— PROBLEM STATEMENT —
Restate all of the entries exactly, each line as it stands.

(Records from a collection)
━━━━━━━━━━━━━━━━━━━━

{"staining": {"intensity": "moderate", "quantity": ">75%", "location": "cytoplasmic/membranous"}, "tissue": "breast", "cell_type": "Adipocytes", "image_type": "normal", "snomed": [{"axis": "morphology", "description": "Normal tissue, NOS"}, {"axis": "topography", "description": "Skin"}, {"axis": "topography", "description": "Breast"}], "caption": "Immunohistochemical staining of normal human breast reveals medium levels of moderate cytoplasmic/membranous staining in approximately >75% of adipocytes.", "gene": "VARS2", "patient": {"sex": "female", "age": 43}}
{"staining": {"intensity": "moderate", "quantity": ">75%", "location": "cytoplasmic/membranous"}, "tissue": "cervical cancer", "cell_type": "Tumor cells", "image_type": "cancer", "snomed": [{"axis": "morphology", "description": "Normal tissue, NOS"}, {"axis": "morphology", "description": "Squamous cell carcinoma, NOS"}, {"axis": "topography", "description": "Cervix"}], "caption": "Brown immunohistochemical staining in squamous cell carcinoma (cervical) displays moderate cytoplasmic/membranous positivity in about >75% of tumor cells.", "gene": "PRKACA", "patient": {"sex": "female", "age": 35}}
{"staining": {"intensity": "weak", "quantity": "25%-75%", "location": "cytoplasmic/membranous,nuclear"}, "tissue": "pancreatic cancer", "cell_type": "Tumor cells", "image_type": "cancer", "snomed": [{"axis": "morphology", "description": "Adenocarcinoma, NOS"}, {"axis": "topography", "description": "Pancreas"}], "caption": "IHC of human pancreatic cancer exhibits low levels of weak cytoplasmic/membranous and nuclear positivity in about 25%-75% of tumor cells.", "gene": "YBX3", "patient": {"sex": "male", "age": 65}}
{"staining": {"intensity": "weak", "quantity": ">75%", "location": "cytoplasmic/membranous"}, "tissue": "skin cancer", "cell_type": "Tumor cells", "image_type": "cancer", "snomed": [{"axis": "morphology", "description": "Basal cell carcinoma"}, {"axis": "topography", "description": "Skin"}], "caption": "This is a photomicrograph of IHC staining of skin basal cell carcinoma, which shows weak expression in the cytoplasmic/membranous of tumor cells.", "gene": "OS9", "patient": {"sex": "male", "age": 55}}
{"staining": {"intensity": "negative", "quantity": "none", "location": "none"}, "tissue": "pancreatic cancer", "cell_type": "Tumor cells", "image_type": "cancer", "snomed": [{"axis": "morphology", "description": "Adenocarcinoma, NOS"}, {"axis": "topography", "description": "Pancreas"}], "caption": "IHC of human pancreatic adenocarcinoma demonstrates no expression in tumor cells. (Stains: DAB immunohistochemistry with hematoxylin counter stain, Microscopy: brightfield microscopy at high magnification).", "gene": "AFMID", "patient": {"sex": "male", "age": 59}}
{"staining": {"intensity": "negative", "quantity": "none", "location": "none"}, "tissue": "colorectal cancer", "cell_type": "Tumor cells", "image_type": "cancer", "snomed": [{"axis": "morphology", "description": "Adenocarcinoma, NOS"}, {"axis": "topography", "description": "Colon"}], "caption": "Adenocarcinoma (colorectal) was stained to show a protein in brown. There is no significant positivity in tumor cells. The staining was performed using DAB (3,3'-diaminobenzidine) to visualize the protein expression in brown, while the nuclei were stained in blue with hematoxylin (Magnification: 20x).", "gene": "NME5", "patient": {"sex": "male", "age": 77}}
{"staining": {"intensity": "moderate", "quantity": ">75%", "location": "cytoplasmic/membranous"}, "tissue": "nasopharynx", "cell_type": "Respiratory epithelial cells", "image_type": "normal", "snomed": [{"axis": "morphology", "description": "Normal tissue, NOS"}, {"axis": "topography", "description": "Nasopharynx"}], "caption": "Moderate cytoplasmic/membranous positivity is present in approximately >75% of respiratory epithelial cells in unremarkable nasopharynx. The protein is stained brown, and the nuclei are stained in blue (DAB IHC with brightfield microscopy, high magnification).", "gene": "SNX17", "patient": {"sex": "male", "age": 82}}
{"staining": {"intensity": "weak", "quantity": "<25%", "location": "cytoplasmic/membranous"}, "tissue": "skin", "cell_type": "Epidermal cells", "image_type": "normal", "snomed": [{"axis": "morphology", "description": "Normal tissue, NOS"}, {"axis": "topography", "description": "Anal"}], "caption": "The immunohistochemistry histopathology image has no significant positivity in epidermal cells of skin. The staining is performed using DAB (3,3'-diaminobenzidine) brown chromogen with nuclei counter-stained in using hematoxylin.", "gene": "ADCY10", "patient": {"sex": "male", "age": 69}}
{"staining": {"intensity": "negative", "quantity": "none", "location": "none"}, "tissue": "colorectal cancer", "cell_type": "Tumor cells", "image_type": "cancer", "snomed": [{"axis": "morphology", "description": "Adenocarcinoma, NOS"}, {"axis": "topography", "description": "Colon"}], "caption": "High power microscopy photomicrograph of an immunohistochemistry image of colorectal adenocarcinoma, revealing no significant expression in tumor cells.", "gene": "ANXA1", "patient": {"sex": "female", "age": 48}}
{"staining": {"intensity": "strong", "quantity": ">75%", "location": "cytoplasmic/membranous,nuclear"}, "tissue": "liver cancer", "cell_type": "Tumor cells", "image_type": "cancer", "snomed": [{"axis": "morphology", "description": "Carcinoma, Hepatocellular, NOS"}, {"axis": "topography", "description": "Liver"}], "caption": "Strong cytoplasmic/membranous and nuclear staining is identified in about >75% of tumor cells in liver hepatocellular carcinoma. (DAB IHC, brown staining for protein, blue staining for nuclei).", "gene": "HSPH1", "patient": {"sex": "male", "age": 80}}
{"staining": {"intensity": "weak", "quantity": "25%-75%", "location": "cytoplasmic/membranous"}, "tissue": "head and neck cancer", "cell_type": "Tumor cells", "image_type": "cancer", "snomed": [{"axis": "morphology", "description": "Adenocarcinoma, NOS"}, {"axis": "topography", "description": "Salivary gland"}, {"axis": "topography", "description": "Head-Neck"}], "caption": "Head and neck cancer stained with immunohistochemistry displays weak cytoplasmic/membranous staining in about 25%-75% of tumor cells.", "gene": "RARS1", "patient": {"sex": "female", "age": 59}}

━━━━━━━━━━━━━━━━━━━━

— THE ANSWER —
{"staining": {"intensity": "moderate", "quantity": ">75%", "location": "cytoplasmic/membranous"}, "tissue": "breast", "cell_type": "Adipocytes", "image_type": "normal", "snomed": [{"axis": "morphology", "description": "Normal tissue, NOS"}, {"axis": "topography", "description": "Skin"}, {"axis": "topography", "description": "Breast"}], "caption": "Immunohistochemical staining of normal human breast reveals medium levels of moderate cytoplasmic/membranous staining in approximately >75% of adipocytes.", "gene": "VARS2", "patient": {"sex": "female", "age": 43}}
{"staining": {"intensity": "moderate", "quantity": ">75%", "location": "cytoplasmic/membranous"}, "tissue": "cervical cancer", "cell_type": "Tumor cells", "image_type": "cancer", "snomed": [{"axis": "morphology", "description": "Normal tissue, NOS"}, {"axis": "morphology", "description": "Squamous cell carcinoma, NOS"}, {"axis": "topography", "description": "Cervix"}], "caption": "Brown immunohistochemical staining in squamous cell carcinoma (cervical) displays moderate cytoplasmic/membranous positivity in about >75% of tumor cells.", "gene": "PRKACA", "patient": {"sex": "female", "age": 35}}
{"staining": {"intensity": "weak", "quantity": "25%-75%", "location": "cytoplasmic/membranous,nuclear"}, "tissue": "pancreatic cancer", "cell_type": "Tumor cells", "image_type": "cancer", "snomed": [{"axis": "morphology", "description": "Adenocarcinoma, NOS"}, {"axis": "topography", "description": "Pancreas"}], "caption": "IHC of human pancreatic cancer exhibits low levels of weak cytoplasmic/membranous and nuclear positivity in about 25%-75% of tumor cells.", "gene": "YBX3", "patient": {"sex": "male", "age": 65}}
{"staining": {"intensity": "weak", "quantity": ">75%", "location": "cytoplasmic/membranous"}, "tissue": "skin cancer", "cell_type": "Tumor cells", "image_type": "cancer", "snomed": [{"axis": "morphology", "description": "Basal cell carcinoma"}, {"axis": "topography", "description": "Skin"}], "caption": "This is a photomicrograph of IHC staining of skin basal cell carcinoma, which shows weak expression in the cytoplasmic/membranous of tumor cells.", "gene": "OS9", "patient": {"sex": "male", "age": 55}}
{"staining": {"intensity": "negative", "quantity": "none", "location": "none"}, "tissue": "pancreatic cancer", "cell_type": "Tumor cells", "image_type": "cancer", "snomed": [{"axis": "morphology", "description": "Adenocarcinoma, NOS"}, {"axis": "topography", "description": "Pancreas"}], "caption": "IHC of human pancreatic adenocarcinoma demonstrates no expression in tumor cells. (Stains: DAB immunohistochemistry with hematoxylin counter stain, Microscopy: brightfield microscopy at high magnification).", "gene": "AFMID", "patient": {"sex": "male", "age": 59}}
{"staining": {"intensity": "negative", "quantity": "none", "location": "none"}, "tissue": "colorectal cancer", "cell_type": "Tumor cells", "image_type": "cancer", "snomed": [{"axis": "morphology", "description": "Adenocarcinoma, NOS"}, {"axis": "topography", "description": "Colon"}], "caption": "Adenocarcinoma (colorectal) was stained to show a protein in brown. There is no significant positivity in tumor cells. The staining was performed using DAB (3,3'-diaminobenzidine) to visualize the protein expression in brown, while the nuclei were stained in blue with hematoxylin (Magnification: 20x).", "gene": "NME5", "patient": {"sex": "male", "age": 77}}
{"staining": {"intensity": "moderate", "quantity": ">75%", "location": "cytoplasmic/membranous"}, "tissue": "nasopharynx", "cell_type": "Respiratory epithelial cells", "image_type": "normal", "snomed": [{"axis": "morphology", "description": "Normal tissue, NOS"}, {"axis": "topography", "description": "Nasopharynx"}], "caption": "Moderate cytoplasmic/membranous positivity is present in approximately >75% of respiratory epithelial cells in unremarkable nasopharynx. The protein is stained brown, and the nuclei are stained in blue (DAB IHC with brightfield microscopy, high magnification).", "gene": "SNX17", "patient": {"sex": "male", "age": 82}}
{"staining": {"intensity": "weak", "quantity": "<25%", "location": "cytoplasmic/membranous"}, "tissue": "skin", "cell_type": "Epidermal cells", "image_type": "normal", "snomed": [{"axis": "morphology", "description": "Normal tissue, NOS"}, {"axis": "topography", "description": "Anal"}], "caption": "The immunohistochemistry histopathology image has no significant positivity in epidermal cells of skin. The staining is performed using DAB (3,3'-diaminobenzidine) brown chromogen with nuclei counter-stained in using hematoxylin.", "gene": "ADCY10", "patient": {"sex": "male", "age": 69}}
{"staining": {"intensity": "negative", "quantity": "none", "location": "none"}, "tissue": "colorectal cancer", "cell_type": "Tumor cells", "image_type": "cancer", "snomed": [{"axis": "morphology", "description": "Adenocarcinoma, NOS"}, {"axis": "topography", "description": "Colon"}], "caption": "High power microscopy photomicrograph of an immunohistochemistry image of colorectal adenocarcinoma, revealing no significant expression in tumor cells.", "gene": "ANXA1", "patient": {"sex": "female", "age": 48}}
{"staining": {"intensity": "strong", "quantity": ">75%", "location": "cytoplasmic/membranous,nuclear"}, "tissue": "liver cancer", "cell_type": "Tumor cells", "image_type": "cancer", "snomed": [{"axis": "morphology", "description": "Carcinoma, Hepatocellular, NOS"}, {"axis": "topography", "description": "Liver"}], "caption": "Strong cytoplasmic/membranous and nuclear staining is identified in about >75% of tumor cells in liver hepatocellular carcinoma. (DAB IHC, brown staining for protein, blue staining for nuclei).", "gene": "HSPH1", "patient": {"sex": "male", "age": 80}}
{"staining": {"intensity": "weak", "quantity": "25%-75%", "location": "cytoplasmic/membranous"}, "tissue": "head and neck cancer", "cell_type": "Tumor cells", "image_type": "cancer", "snomed": [{"axis": "morphology", "description": "Adenocarcinoma, NOS"}, {"axis": "topography", "description": "Salivary gland"}, {"axis": "topography", "description": "Head-Neck"}], "caption": "Head and neck cancer stained with immunohistochemistry displays weak cytoplasmic/membranous staining in about 25%-75% of tumor cells.", "gene": "RARS1", "patient": {"sex": "female", "age": 59}}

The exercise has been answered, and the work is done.